DATA SHOWN »
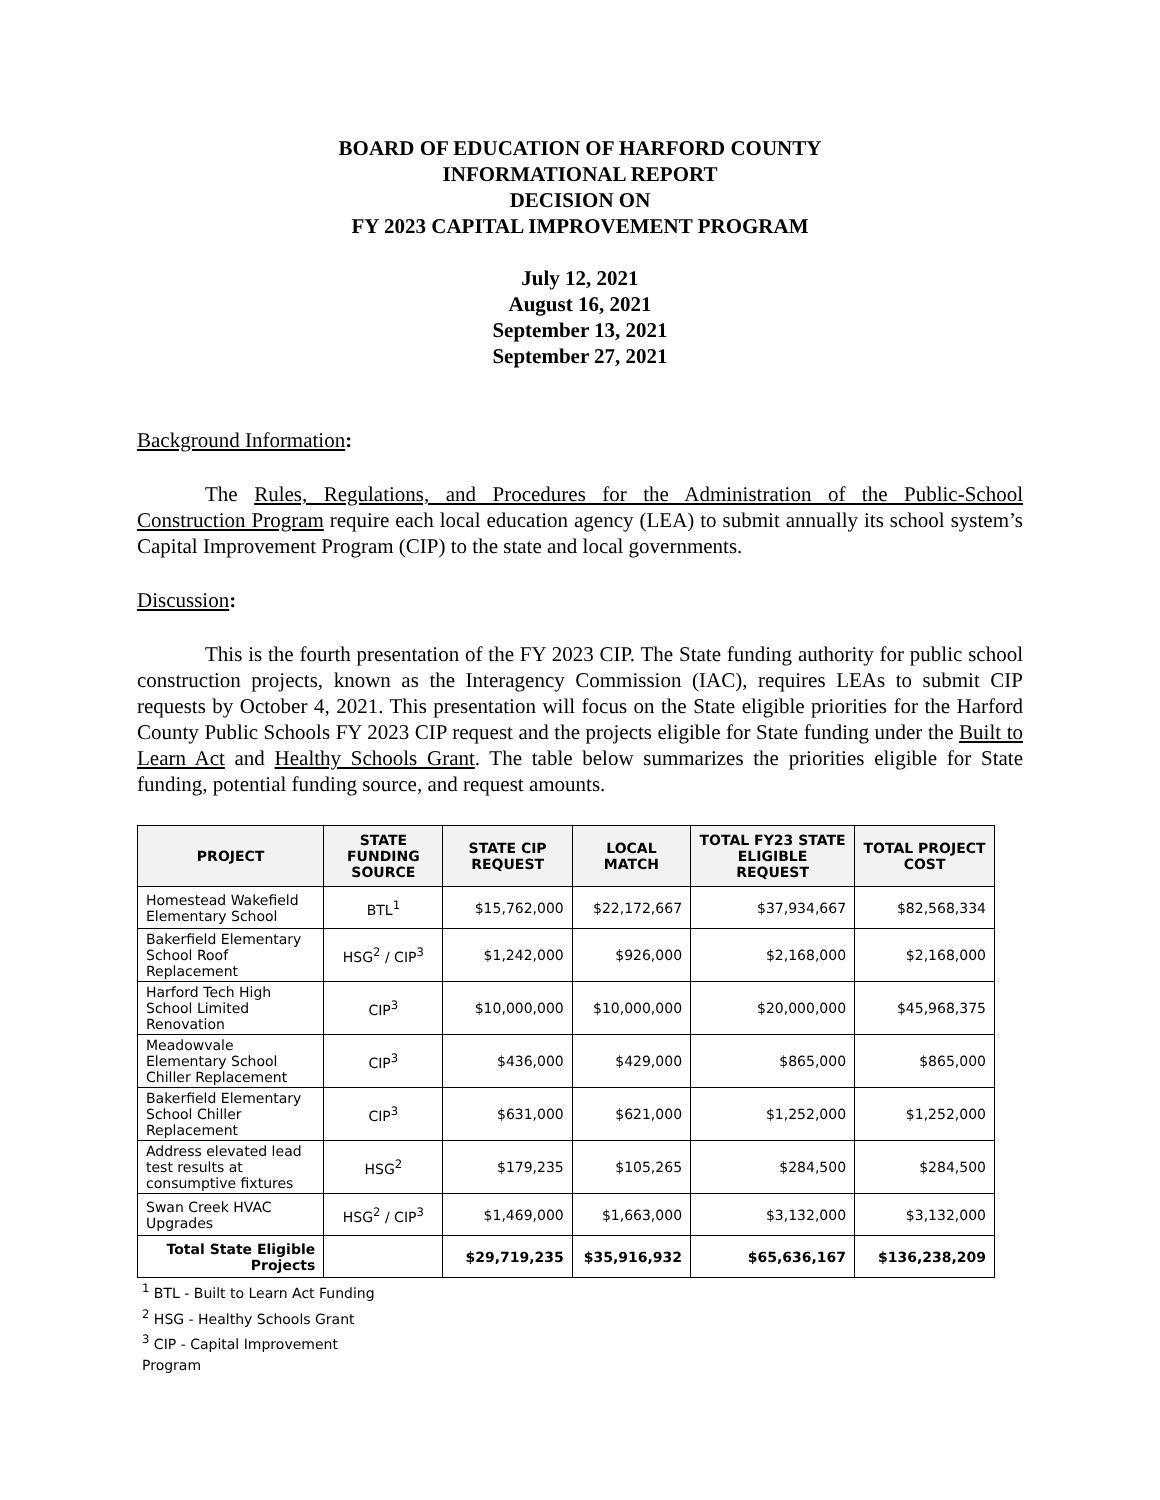BOARD OF EDUCATION OF HARFORD COUNTY
INFORMATIONAL REPORT
DECISION ON
FY 2023 CAPITAL IMPROVEMENT PROGRAM
July 12, 2021
August 16, 2021
September 13, 2021
September 27, 2021
Background Information:
The Rules, Regulations, and Procedures for the Administration of the Public-School Construction Program require each local education agency (LEA) to submit annually its school system’s Capital Improvement Program (CIP) to the state and local governments.
Discussion:
This is the fourth presentation of the FY 2023 CIP. The State funding authority for public school construction projects, known as the Interagency Commission (IAC), requires LEAs to submit CIP requests by October 4, 2021. This presentation will focus on the State eligible priorities for the Harford County Public Schools FY 2023 CIP request and the projects eligible for State funding under the Built to Learn Act and Healthy Schools Grant. The table below summarizes the priorities eligible for State funding, potential funding source, and request amounts.
| PROJECT | STATE FUNDING SOURCE | STATE CIP REQUEST | LOCAL MATCH | TOTAL FY23 STATE ELIGIBLE REQUEST | TOTAL PROJECT COST |
| --- | --- | --- | --- | --- | --- |
| Homestead Wakefield Elementary School | BTL<sup>1</sup> | $15,762,000 | $22,172,667 | $37,934,667 | $82,568,334 |
| Bakerfield Elementary School Roof Replacement | HSG<sup>2</sup> / CIP<sup>3</sup> | $1,242,000 | $926,000 | $2,168,000 | $2,168,000 |
| Harford Tech High School Limited Renovation | CIP<sup>3</sup> | $10,000,000 | $10,000,000 | $20,000,000 | $45,968,375 |
| Meadowvale Elementary School Chiller Replacement | CIP<sup>3</sup> | $436,000 | $429,000 | $865,000 | $865,000 |
| Bakerfield Elementary School Chiller Replacement | CIP<sup>3</sup> | $631,000 | $621,000 | $1,252,000 | $1,252,000 |
| Address elevated lead test results at consumptive fixtures | HSG<sup>2</sup> | $179,235 | $105,265 | $284,500 | $284,500 |
| Swan Creek HVAC Upgrades | HSG<sup>2</sup> / CIP<sup>3</sup> | $1,469,000 | $1,663,000 | $3,132,000 | $3,132,000 |
| Total State Eligible Projects | | $29,719,235 | $35,916,932 | $65,636,167 | $136,238,209 |
<sup>1</sup> BTL - Built to Learn Act Funding
<sup>2</sup> HSG - Healthy Schools Grant
<sup>3</sup> CIP - Capital Improvement
Program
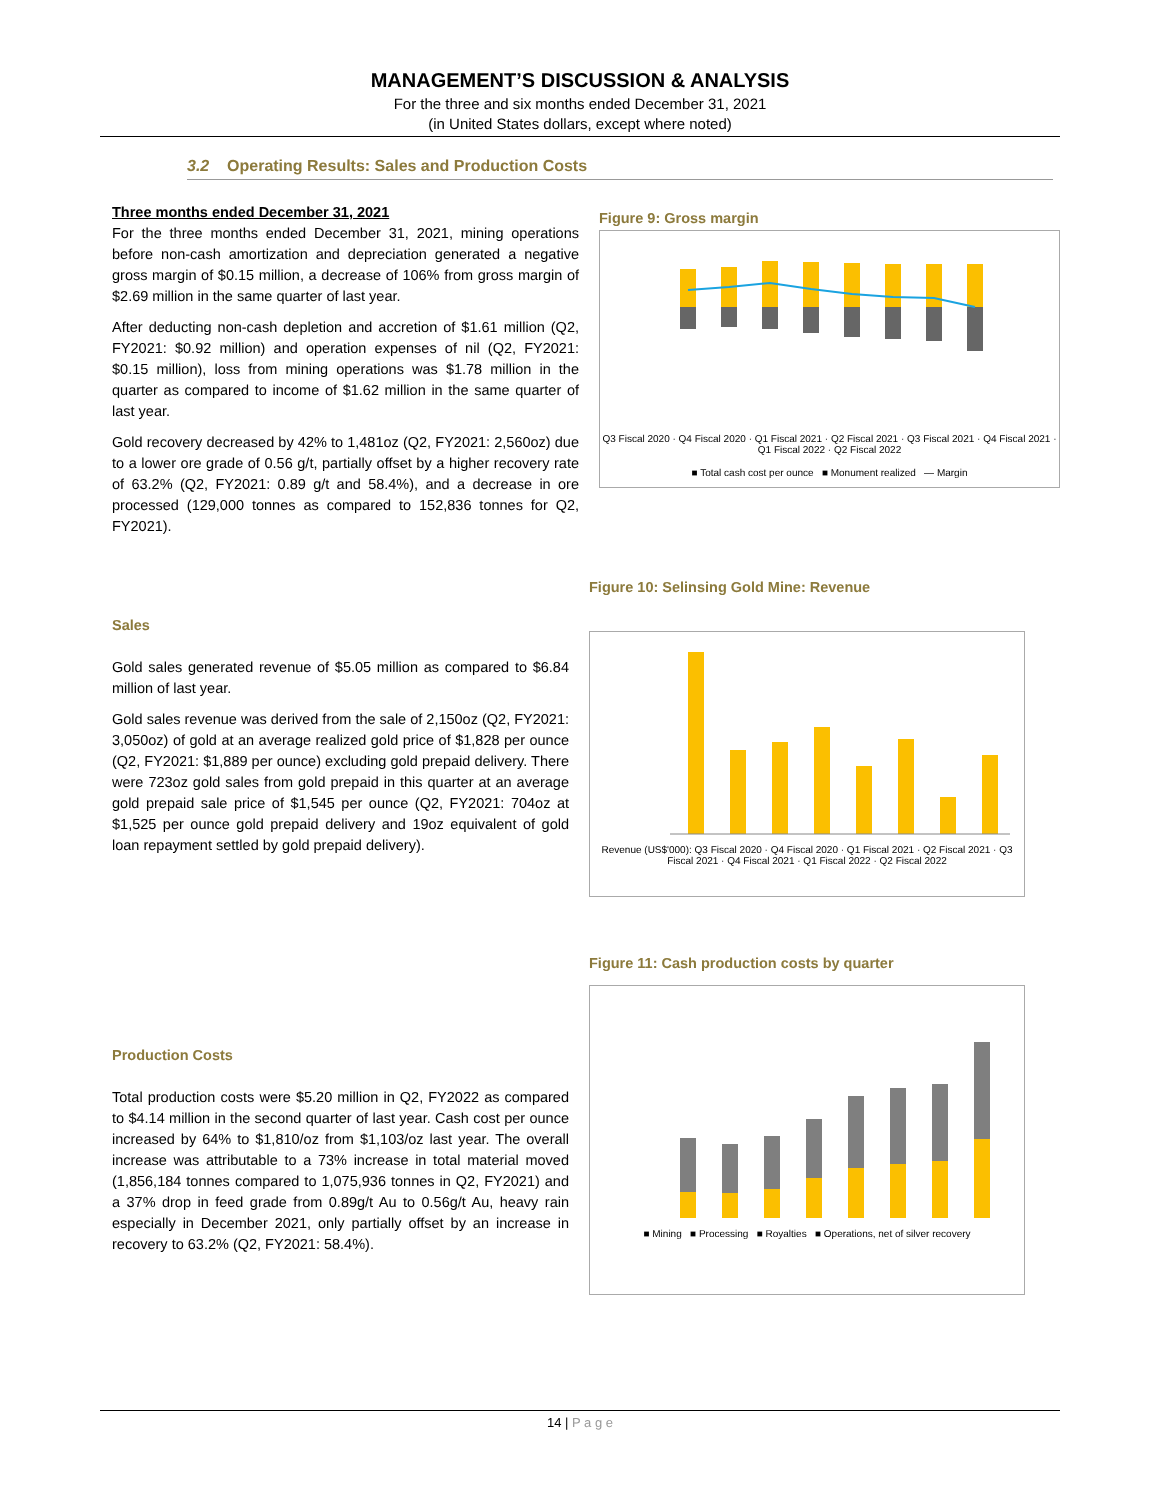MANAGEMENT’S DISCUSSION & ANALYSIS
For the three and six months ended December 31, 2021
(in United States dollars, except where noted)
3.2 Operating Results: Sales and Production Costs
Three months ended December 31, 2021
For the three months ended December 31, 2021, mining operations before non-cash amortization and depreciation generated a negative gross margin of $0.15 million, a decrease of 106% from gross margin of $2.69 million in the same quarter of last year.
After deducting non-cash depletion and accretion of $1.61 million (Q2, FY2021: $0.92 million) and operation expenses of nil (Q2, FY2021: $0.15 million), loss from mining operations was $1.78 million in the quarter as compared to income of $1.62 million in the same quarter of last year.
Gold recovery decreased by 42% to 1,481oz (Q2, FY2021: 2,560oz) due to a lower ore grade of 0.56 g/t, partially offset by a higher recovery rate of 63.2% (Q2, FY2021: 0.89 g/t and 58.4%), and a decrease in ore processed (129,000 tonnes as compared to 152,836 tonnes for Q2, FY2021).
Figure 9: Gross margin
Q3 Fiscal 2020 · Q4 Fiscal 2020 · Q1 Fiscal 2021 · Q2 Fiscal 2021 · Q3 Fiscal 2021 · Q4 Fiscal 2021 · Q1 Fiscal 2022 · Q2 Fiscal 2022
■ Total cash cost per ounce ■ Monument realized — Margin
Sales
Gold sales generated revenue of $5.05 million as compared to $6.84 million of last year.
Gold sales revenue was derived from the sale of 2,150oz (Q2, FY2021: 3,050oz) of gold at an average realized gold price of $1,828 per ounce (Q2, FY2021: $1,889 per ounce) excluding gold prepaid delivery. There were 723oz gold sales from gold prepaid in this quarter at an average gold prepaid sale price of $1,545 per ounce (Q2, FY2021: 704oz at $1,525 per ounce gold prepaid delivery and 19oz equivalent of gold loan repayment settled by gold prepaid delivery).
Figure 10: Selinsing Gold Mine: Revenue
Revenue (US$'000): Q3 Fiscal 2020 · Q4 Fiscal 2020 · Q1 Fiscal 2021 · Q2 Fiscal 2021 · Q3 Fiscal 2021 · Q4 Fiscal 2021 · Q1 Fiscal 2022 · Q2 Fiscal 2022
Production Costs
Total production costs were $5.20 million in Q2, FY2022 as compared to $4.14 million in the second quarter of last year. Cash cost per ounce increased by 64% to $1,810/oz from $1,103/oz last year. The overall increase was attributable to a 73% increase in total material moved (1,856,184 tonnes compared to 1,075,936 tonnes in Q2, FY2021) and a 37% drop in feed grade from 0.89g/t Au to 0.56g/t Au, heavy rain especially in December 2021, only partially offset by an increase in recovery to 63.2% (Q2, FY2021: 58.4%).
Figure 11: Cash production costs by quarter
■ Mining ■ Processing ■ Royalties ■ Operations, net of silver recovery
14 | P a g e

TASK INSTRUCTIONS » Lines holding "million" are the ones to copy; find all of them in the listing.

TASK RESPONSE »
For the three months ended December 31, 2021, mining operations before non-cash amortization and depreciation generated a negative gross margin of $0.15 million, a decrease of 106% from gross margin of $2.69 million in the same quarter of last year.
After deducting non-cash depletion and accretion of $1.61 million (Q2, FY2021: $0.92 million) and operation expenses of nil (Q2, FY2021: $0.15 million), loss from mining operations was $1.78 million in the quarter as compared to income of $1.62 million in the same quarter of last year.
Gold sales generated revenue of $5.05 million as compared to $6.84 million of last year.
Total production costs were $5.20 million in Q2, FY2022 as compared to $4.14 million in the second quarter of last year. Cash cost per ounce increased by 64% to $1,810/oz from $1,103/oz last year. The overall increase was attributable to a 73% increase in total material moved (1,856,184 tonnes compared to 1,075,936 tonnes in Q2, FY2021) and a 37% drop in feed grade from 0.89g/t Au to 0.56g/t Au, heavy rain especially in December 2021, only partially offset by an increase in recovery to 63.2% (Q2, FY2021: 58.4%).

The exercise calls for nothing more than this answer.